Uitstoot milieuverontreinigende gassen tankschepen wordt beperkt
Sinds 1 oktober 2024 is er een nieuwe internationale wetgeving van kracht in België, Nederland, Luxemburg, Duitsland, Frankrijk en Zwitserland. Die beperkt in sterke mate de uitstoot van milieuverontreinigende gassen naar de lucht vanuit binnenvaart tankschepen.

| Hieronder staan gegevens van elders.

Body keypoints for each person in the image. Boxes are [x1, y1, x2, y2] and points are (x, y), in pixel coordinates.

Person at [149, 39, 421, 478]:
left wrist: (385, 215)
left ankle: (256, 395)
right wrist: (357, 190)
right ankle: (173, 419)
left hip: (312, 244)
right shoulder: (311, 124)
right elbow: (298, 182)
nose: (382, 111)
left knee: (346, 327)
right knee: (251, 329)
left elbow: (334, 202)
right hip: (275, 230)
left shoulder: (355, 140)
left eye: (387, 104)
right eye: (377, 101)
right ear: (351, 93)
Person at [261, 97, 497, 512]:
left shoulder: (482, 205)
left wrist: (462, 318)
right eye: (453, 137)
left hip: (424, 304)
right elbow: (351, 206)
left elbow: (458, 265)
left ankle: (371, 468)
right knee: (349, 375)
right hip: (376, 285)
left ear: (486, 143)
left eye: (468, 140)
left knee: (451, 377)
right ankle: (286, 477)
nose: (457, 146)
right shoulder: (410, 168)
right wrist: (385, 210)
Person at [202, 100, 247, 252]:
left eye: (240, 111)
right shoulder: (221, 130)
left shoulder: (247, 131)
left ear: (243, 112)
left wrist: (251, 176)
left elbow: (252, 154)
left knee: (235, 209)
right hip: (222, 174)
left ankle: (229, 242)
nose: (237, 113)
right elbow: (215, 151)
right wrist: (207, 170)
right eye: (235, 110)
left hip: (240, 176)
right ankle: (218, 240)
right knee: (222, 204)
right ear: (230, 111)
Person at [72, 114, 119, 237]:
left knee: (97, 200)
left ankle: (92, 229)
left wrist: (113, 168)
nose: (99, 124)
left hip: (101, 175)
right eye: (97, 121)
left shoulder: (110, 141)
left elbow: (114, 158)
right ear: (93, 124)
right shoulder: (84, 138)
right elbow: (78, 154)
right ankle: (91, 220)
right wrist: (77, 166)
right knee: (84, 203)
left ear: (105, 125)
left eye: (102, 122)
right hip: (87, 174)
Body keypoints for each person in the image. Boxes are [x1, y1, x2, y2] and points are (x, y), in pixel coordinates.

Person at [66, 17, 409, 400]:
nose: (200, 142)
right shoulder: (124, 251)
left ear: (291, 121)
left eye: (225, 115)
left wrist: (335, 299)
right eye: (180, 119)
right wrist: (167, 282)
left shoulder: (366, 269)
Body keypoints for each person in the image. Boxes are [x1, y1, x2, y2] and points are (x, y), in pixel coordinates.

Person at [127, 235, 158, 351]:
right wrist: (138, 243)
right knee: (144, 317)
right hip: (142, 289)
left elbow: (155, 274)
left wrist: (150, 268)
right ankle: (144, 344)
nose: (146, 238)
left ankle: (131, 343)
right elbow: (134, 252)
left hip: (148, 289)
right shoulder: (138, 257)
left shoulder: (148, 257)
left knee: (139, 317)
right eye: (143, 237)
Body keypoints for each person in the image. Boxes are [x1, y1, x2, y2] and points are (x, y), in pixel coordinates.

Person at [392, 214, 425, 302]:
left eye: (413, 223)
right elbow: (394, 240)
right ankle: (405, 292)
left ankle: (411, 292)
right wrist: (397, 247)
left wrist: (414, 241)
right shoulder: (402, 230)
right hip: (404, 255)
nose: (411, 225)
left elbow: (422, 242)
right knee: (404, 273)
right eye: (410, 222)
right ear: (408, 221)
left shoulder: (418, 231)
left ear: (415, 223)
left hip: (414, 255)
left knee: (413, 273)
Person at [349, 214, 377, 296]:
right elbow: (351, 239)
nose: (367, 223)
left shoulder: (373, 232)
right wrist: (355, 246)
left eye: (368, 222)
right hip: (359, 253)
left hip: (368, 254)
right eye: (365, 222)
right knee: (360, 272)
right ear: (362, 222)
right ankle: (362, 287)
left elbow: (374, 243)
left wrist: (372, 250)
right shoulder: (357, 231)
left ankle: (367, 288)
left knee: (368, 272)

Sinds 1 november 2009 is het verdrag rond de verzameling, afgifte en inname van afval in de Rijn- en binnenvaart (CDNI) van kracht in België, Duitsland, Nederland, Frankrijk, Zwitserland en Luxenburg. De binnenvaart is een milieuvriendelijke vervoerswijze, maar dat bij de exploitatie en het gebruik van binnenschepen afvalstoffen ontstaan, is onvermijdelijk. Het CDNI bepaalt de wetgeving om scheepsbedrijfsafval gericht te voorkomen en adequaat te verzamelen. Het verdrag werd onlangs uitgebreid met regels die moeten voorkomen dat restgassen uit de ladingtanks van tankschepen vrijkomen in de lucht. Lost een tankschip haar lading, dan moet de tank vaak volledig proper en gasvrij gemaakt worden vooraleer het een nieuwe lading kan innemen. Die gassen werden tot recent vaak in de omgevingslucht uitgestoten.
Gefaseerde aanpak
Sinds 1 oktober 2024 is fase één van de uitbreiding van het verdrag van kracht. Tankschepen die varen op binnenwateren mogen een eerste reeks van schadelijke gassen niet meer uitstoten in de omgevingslucht. Deze gassen zijn niet alleen schadelijk voor de mens (bijvoorbeeld het kankerverwekkende benzeen) maar veroorzaken ook ozon in de omgevingslucht. De stoffen moeten nu worden afgestoten aan een daarvoor vergunde ontgassingsinstallatie tot de concentratie in het schip laag genoeg is. De ontgassingsinstallatie behandelt het gas zodat het overgrote deel van deze schadelijke producten vernietigd of verwijderd wordt.
In deze eerste fase worden de belangrijkste en meest voorkomende stoffen (zoals producten met hoge benzeenconcentraties) aangepakt. In 2026 en 2028 moeten andere veel voorkomende producten aan dezelfde voorwaarden voldoen. Dit beperkt de verontreiniging van het milieu en maakt de leefomgeving gezonder. Dat is nodig, want een VMM-meetcampagne in 2021 in de haven van Antwerpen toonde aan dat er 5 keer meer vluchtige stoffen in de lucht zitten dan in de rest van Vlaanderen.
Taskforce ‘Ontgassen’
Onder voorzitterschap van de VMM werd in 2020 de taskforce ‘Ontgassen’ opgericht, een samenwerking van overheidsinstanties, havens en betrokken sectoren. Deze taskforce trof alle nodige voorbereidingen om deze nieuwe regels op een vlotte manier ingang te doen vinden.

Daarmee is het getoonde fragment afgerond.